**Task statement**
Give back every record word for word, keeping the pictures out.
##### Input data #####
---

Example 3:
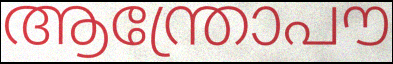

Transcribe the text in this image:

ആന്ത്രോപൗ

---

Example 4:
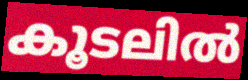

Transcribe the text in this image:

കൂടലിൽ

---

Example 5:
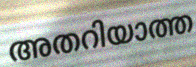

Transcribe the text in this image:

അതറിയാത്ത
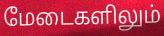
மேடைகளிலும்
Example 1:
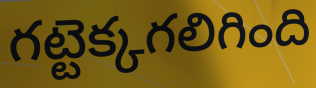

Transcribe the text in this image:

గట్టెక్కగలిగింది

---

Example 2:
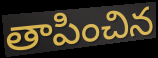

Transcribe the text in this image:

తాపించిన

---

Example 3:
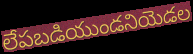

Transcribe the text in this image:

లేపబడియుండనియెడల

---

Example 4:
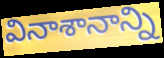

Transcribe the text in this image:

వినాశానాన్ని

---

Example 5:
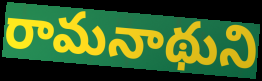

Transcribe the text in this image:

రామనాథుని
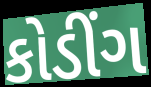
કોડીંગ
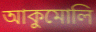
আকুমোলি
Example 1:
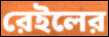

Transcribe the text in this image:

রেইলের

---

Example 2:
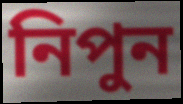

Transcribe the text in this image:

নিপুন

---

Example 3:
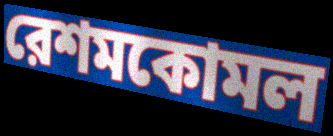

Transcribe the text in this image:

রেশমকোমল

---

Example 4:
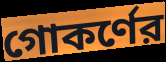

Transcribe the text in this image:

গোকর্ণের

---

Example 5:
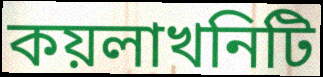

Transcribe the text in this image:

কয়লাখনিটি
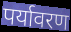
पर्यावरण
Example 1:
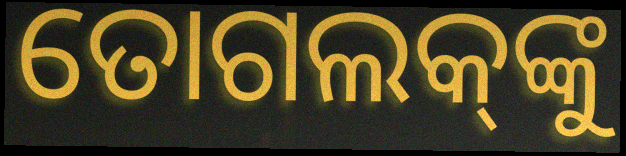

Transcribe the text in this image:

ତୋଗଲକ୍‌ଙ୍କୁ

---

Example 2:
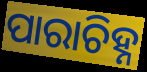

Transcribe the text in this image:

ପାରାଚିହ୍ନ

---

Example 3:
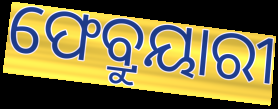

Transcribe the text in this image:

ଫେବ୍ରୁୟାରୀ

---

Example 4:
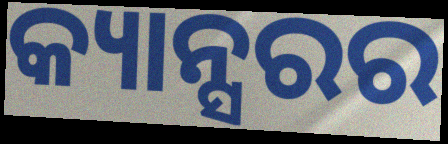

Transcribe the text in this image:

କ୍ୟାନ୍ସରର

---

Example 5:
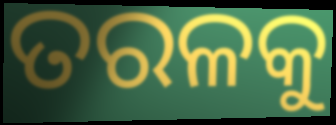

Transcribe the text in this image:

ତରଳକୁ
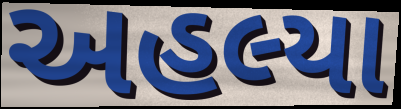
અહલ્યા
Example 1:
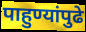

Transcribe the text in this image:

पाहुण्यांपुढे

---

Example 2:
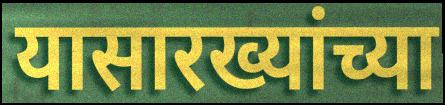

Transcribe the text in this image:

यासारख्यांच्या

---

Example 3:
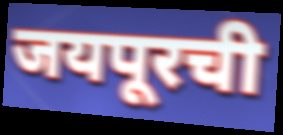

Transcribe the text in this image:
#####
**Response to the task**
---

Example 3:

Transcribe the text in this image:

ആന്ത്രോപൗ

---

Example 4:

Transcribe the text in this image:

കൂടലിൽ

---

Example 5:

Transcribe the text in this image:

അതറിയാത്ത
மேடைகளிலும்
Example 1:

Transcribe the text in this image:

గట్టెక్కగలిగింది

---

Example 2:

Transcribe the text in this image:

తాపించిన

---

Example 3:

Transcribe the text in this image:

లేపబడియుండనియెడల

---

Example 4:

Transcribe the text in this image:

వినాశానాన్ని

---

Example 5:

Transcribe the text in this image:

రామనాథుని
કોડીંગ
আকুমোলি
Example 1:

Transcribe the text in this image:

রেইলের

---

Example 2:

Transcribe the text in this image:

নিপুন

---

Example 3:

Transcribe the text in this image:

রেশমকোমল

---

Example 4:

Transcribe the text in this image:

গোকর্ণের

---

Example 5:

Transcribe the text in this image:

কয়লাখনিটি
पर्यावरण
Example 1:

Transcribe the text in this image:

ତୋଗଲକ୍‌ଙ୍କୁ

---

Example 2:

Transcribe the text in this image:

ପାରାଚିହ୍ନ

---

Example 3:

Transcribe the text in this image:

ଫେବ୍ରୁୟାରୀ

---

Example 4:

Transcribe the text in this image:

କ୍ୟାନ୍ସରର

---

Example 5:

Transcribe the text in this image:

ତରଳକୁ
અહલ્યા
Example 1:

Transcribe the text in this image:

पाहुण्यांपुढे

---

Example 2:

Transcribe the text in this image:

यासारख्यांच्या

---

Example 3:

Transcribe the text in this image:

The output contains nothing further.